Find the section pertaining to the problematic REDCap project.
For example, let's pretend the linelist generation gave an error message complaining about:
project 19212: Seattle Flu Study - Asymptomatic Enrollments
Find the section in the file ./etc/wa-doh-linelists.yml
that starts with:
---
name: Seattle Flu Study - Asymptomatic Enrollments
project_id: 19212
Delete everything starting with the section separator, ---
, until the next separator (or the end of the file if no other section exists).
Save your edits.
Now, when you run the linelist generation code, the SFS Asymptomatic enrollments project will be excluded.
Once the duplicate collection barcode problem is fixed, you can refresh the ./etc/wa-doh-linelists.yml
config file back to its original contents by running:
git restore ./etc/wa-doh-linelists.yml
In some circumstances, records that should be included in the linelist may be dropped. If this happens, these records will need to be added to a new catchup linelist that can be sent to DoH. To aid in the generation of these linelists (especially when missing records span multiple days), there is a jupyter notebook attached to this linelist trello card. To run this notebook and generate the linelist with missing records, you will need 6 things:
- Return of Results data with Sample Barcode
- Presence Absence Results with Sample Barcode
- The EH&S Linelist Report
- All records from
shipping.linelist_data_for_wa_doh_v1
- All linelists from
<S3 Path>
and its subdirectories
To obtain (1.) run:
select
qrcode,
RIGHT(identifier::text, 8) as sample_barcode,
status_code,
collect_ts,
result_ts,
swab_type,
staff_observed,
pre_analytical_specimen_collection
from
shipping.return_results_v3 left join
warehouse.identifier ident on ident.barcode = qrcode left join
warehouse.sample samp on samp.collection_identifier = ident.uuid::text
To obtain (2.) run:
select
barcode,
sample_id,
hcov19_presence_absence_result_v1.result_ts,
hcov19_presence_absence_result_v1.hcov19_result_release_date
from
shipping.hcov19_presence_absence_result_v1
join warehouse.sample using (sample_id)
join warehouse.identifier on uuid::text = collection_identifier
To obtain (3.) export the EH&S Linelist Report. Then to obtain (4.), you can run the following command.
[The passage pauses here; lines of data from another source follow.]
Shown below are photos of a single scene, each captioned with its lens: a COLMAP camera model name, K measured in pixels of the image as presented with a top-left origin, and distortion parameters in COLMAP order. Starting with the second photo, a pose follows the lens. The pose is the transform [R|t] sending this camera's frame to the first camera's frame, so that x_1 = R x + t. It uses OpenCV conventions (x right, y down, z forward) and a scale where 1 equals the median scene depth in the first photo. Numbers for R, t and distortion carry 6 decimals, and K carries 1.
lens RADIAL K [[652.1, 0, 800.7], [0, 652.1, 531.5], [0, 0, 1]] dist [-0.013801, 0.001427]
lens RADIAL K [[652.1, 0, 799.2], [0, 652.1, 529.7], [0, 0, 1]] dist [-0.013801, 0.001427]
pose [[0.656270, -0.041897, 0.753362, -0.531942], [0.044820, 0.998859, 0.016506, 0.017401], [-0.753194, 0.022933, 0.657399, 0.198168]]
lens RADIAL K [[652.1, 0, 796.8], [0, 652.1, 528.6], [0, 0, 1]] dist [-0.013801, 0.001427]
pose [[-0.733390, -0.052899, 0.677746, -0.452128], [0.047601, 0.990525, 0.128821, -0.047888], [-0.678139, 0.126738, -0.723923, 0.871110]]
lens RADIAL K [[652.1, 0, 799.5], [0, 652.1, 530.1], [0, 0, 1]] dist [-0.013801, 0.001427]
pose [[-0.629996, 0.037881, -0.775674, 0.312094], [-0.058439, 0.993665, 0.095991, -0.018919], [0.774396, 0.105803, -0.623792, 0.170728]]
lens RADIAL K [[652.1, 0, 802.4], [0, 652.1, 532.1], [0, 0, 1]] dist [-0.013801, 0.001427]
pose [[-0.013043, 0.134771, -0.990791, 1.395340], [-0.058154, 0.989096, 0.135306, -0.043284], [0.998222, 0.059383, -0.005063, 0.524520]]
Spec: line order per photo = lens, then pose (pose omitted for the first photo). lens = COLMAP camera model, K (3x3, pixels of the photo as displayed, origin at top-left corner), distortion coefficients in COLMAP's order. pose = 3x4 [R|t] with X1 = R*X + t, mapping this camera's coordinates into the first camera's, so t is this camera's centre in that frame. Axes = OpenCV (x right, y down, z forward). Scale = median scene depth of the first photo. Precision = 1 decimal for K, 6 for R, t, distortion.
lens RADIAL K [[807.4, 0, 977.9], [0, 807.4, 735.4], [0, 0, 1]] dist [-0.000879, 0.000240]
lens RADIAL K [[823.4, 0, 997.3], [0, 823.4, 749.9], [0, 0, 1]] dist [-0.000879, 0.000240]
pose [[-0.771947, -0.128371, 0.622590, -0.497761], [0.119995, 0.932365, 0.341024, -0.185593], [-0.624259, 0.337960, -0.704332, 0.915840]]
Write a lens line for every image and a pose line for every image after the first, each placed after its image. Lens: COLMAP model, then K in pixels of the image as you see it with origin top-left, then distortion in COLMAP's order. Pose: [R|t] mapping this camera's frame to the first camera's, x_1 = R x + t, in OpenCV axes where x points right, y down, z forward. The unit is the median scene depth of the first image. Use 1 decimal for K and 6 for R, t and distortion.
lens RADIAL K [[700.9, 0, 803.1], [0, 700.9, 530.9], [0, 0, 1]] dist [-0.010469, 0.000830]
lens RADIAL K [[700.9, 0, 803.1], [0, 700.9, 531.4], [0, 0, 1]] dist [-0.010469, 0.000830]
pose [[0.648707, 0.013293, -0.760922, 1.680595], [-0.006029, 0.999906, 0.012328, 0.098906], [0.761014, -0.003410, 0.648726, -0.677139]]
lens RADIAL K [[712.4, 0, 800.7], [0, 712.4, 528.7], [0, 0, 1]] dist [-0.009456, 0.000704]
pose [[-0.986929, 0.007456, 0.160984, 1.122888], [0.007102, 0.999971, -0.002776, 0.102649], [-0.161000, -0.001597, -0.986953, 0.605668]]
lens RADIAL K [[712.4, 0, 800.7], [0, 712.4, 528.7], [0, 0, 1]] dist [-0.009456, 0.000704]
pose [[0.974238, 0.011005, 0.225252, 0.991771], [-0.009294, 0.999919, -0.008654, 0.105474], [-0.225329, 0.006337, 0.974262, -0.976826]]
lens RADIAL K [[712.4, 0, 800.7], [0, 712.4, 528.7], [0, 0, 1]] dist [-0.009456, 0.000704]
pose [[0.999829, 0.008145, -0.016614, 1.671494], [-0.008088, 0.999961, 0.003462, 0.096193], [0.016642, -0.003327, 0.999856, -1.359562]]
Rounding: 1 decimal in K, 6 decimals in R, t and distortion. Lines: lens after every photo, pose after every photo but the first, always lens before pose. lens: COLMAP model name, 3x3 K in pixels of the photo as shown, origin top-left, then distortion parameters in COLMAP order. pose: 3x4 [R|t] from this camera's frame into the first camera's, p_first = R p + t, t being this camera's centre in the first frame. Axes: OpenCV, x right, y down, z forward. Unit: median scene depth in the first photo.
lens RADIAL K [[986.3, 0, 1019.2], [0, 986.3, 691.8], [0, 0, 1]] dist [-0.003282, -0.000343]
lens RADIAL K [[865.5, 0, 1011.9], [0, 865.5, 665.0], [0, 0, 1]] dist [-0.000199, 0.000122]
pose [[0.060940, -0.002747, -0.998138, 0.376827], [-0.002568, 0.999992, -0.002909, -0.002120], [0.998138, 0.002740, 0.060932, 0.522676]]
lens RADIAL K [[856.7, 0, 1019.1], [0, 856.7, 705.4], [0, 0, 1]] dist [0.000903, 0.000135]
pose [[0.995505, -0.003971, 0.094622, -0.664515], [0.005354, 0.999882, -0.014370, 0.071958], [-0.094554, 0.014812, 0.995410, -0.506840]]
You'll want to redirect the output.
psql --quiet --no-align --tuples-only --set ON_ERROR_STOP= <<<"
copy (select * from shipping.linelist_data_for_wa_doh_v1) to stdout with (format csv, header);
"
Finally, linelist records can be obtained from the public-health-reporting
directory of the S3 BBI Shipping bucket. You'll want to recursively copy all the files from that directory.
Once you have obtained the necessary data, alter the filepaths in the second cell of the notebook file. Also update the output path to <date>_append.csv
. You will also want to alter the date range in cell 7 to exclude EH&S records that were created today since they will not be in a linelist yet. You can then run all the cells and verify the linelist output at the end of the process is as expected. As written, the notebook will output all records that are present in the EH&S project but not in any of your downloaded linelist files.